**What the exercise asks:**
State the count of lines below in which the word "percentage" appears, and add nothing.

**Study material:**

= = = = = = =

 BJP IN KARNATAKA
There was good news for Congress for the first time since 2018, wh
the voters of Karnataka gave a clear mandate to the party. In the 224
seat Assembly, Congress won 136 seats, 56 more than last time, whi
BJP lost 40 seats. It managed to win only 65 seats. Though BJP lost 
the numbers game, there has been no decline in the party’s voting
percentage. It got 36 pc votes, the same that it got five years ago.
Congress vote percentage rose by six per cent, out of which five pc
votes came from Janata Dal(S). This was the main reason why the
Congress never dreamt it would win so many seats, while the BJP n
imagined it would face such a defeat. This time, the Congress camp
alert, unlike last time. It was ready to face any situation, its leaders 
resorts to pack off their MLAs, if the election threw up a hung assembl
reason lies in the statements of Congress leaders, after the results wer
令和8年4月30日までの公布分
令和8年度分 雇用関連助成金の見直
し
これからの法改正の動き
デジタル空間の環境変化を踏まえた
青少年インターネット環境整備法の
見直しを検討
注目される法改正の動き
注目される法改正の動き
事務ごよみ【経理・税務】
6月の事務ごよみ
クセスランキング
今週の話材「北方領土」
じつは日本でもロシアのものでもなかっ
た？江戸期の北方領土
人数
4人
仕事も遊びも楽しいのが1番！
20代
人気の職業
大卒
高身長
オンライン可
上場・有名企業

= = = = = = =

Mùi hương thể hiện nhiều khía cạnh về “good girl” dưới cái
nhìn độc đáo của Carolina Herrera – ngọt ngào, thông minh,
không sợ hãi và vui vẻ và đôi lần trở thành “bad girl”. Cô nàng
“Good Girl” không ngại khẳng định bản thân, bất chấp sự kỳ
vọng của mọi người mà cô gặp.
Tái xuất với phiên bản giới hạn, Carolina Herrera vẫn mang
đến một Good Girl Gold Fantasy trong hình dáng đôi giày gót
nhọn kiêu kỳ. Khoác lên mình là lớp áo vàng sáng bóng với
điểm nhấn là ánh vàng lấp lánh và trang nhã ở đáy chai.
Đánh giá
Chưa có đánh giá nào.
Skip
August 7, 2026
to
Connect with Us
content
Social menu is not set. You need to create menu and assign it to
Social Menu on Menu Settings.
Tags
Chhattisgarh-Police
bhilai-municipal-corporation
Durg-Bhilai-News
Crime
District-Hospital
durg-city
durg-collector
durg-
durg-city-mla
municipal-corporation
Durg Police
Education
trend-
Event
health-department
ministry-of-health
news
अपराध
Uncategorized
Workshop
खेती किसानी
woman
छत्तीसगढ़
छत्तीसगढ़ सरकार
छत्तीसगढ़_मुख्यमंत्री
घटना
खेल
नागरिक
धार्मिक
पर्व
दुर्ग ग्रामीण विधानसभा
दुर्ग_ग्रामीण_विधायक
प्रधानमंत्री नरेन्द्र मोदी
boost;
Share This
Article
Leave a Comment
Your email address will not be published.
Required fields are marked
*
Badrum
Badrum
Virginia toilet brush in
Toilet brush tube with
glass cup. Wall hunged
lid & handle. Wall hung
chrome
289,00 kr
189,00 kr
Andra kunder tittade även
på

= = = = = = =

**Expected answer:**
2